Opinion
23-P-878
09-17-2024
JAMES ROSENCRANZ v. IANTHUS CAPITAL HOLDINGS, INC., & others.[1]
Summary decisions issued by the Appeals Court pursuant to M.A.C. Rule 23.0, as appearing in 97 Mass.App.Ct. 1017 (2020) (formerly known as rule 1:28, as amended by 73 Mass.App.Ct. 1001 [2009]), are primarily directed to the parties and, therefore, may not fully address the facts of the case or the panel's decisional rationale. Moreover, such decisions are not circulated to the entire court and, therefore, represent only the views of the panel that decided the case. A summary decision pursuant to rule 23.0 or rule 1:28 issued after February 25, 2008, may be cited for its persuasive value but, because of the limitations noted above, not as binding precedent. See Chace v. Curran, 71 Mass.App.Ct. 258, 260 n.4 (2008).
MEMORANDUM AND ORDER PURSUANT TO RULE 23.0
The plaintiff, James Rosencranz, brought this action against his former employer, Ianthus Capital Holdings, Inc., and its subsidiary, Mayflower Medicinals, Inc. (hereinafter Mayflower), claiming, among other things, that Mayflower unlawfully terminated his employment.
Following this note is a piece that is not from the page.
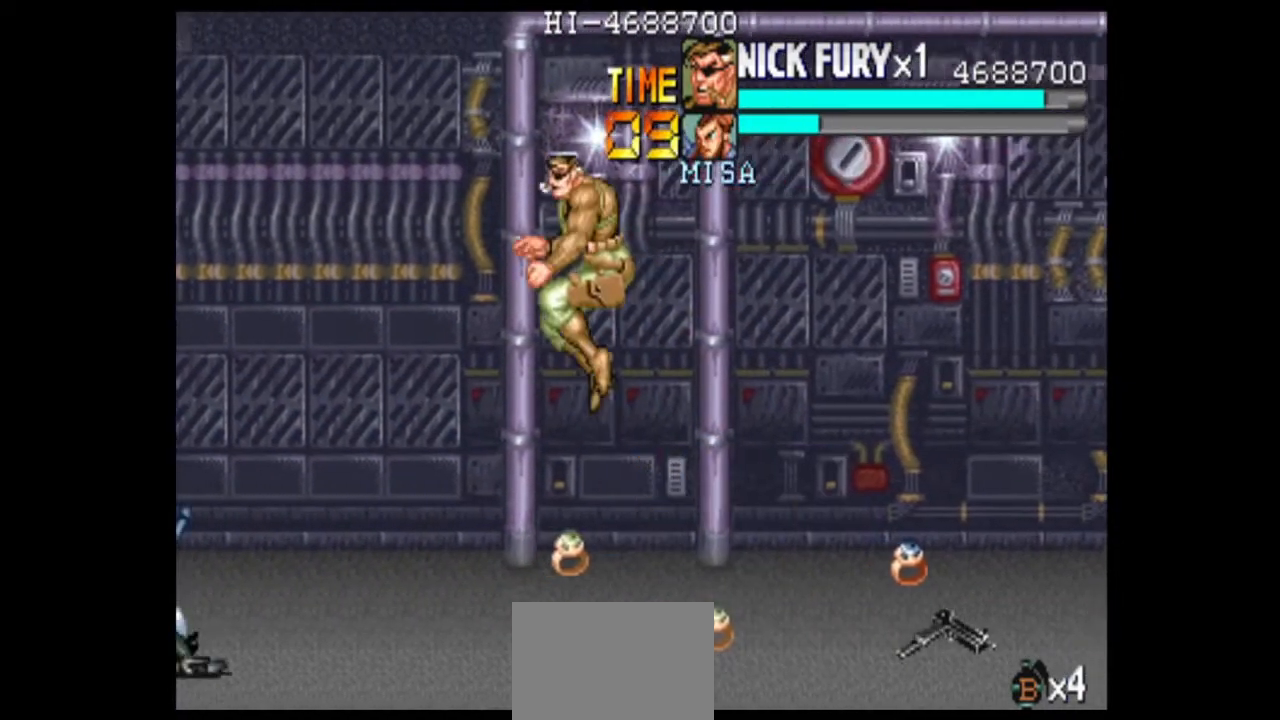
{"dt_ms": 500, "buttons": [], "left_stick": "left", "events": [[125, "B", "down"], [208, "B", "up"], [292, "B", "down"], [375, "B", "up"]]}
The complaint sought damages for various alleged improper employment actions, age discrimination under G. L. c. 151B, unsafe and hostile working conditions, violations of Massachusetts sick time laws, and intentional infliction of emotional distress. Mayflower filed a motion to dismiss the complaint or, in the alternative, to compel arbitration based on an arbitration clause set forth in Rosencranz's employment agreement. A judge of the Superior Court allowed Mayflower's alternative motion and ordered arbitration. As we discuss in more detail below, there was no arbitration, and the complaint was subsequently dismissed. The judge also denied Rosencranz's motions for reconsideration and recusal. For the reasons that follow, we affirm the judgment of dismissal, concluding that the judge did not erroneously order the matter to arbitration or deny the motions for reconsideration and recusal.
Rosencranz initially filed an age discrimination claim with the Massachusetts Commission Against Discrimination (MCAD) but withdrew it before filing this lawsuit.
The individual defendants were employed by Mayflower as members of its management team during the period of Rosencranz's employment. The complaint alleges that some or all of these persons were responsible, at various times, for subjecting Rosencranz to numerous indignities and unsafe working conditions. Specifically, Rosencranz claimed that he was required to purchase and wear "khaki colored pants" but was not reimbursed; was "ordered . . . to stop sitting in a chair at a time when [he] was neither waiting on a patient, nor was a patient entering the dispensary"; was "mock[ed] [and] laugh[ed] at . . . over the question of whether 'khakis,' the color of the pants that [Mayflower] order[ed] all to wear as a uniform, were a color of pant (as [Rosencranz] said) or a type of pant"; was required to work on July 6, a ninety-three degree day, notwithstanding "that the air conditioner was not working"; and that Mayflower "[told] him that it was [Mayflower's] policy to provide a 'doctor's note' when absent from the job" and "requested that [Rosencranz] provide certification through a 'doctor's note.'"
Background.
The following facts are drawn from the record and are undisputed between the parties except where noted. Mayflower owns and operates medical cannabis dispensaries in Massachusetts. On September 12, 2018, Mayflower offered Rosencranz a position as a "packager/trimmer" at its Allston location. Rosencranz accepted the offer of employment by signing an offer letter on September 17, 2018. The offer letter contained a broad arbitration clause, which states in relevant part that:
Rosencranz alleges that he was hired as a "sale agent" and not a trimmer. Nothing turns on this discrepancy.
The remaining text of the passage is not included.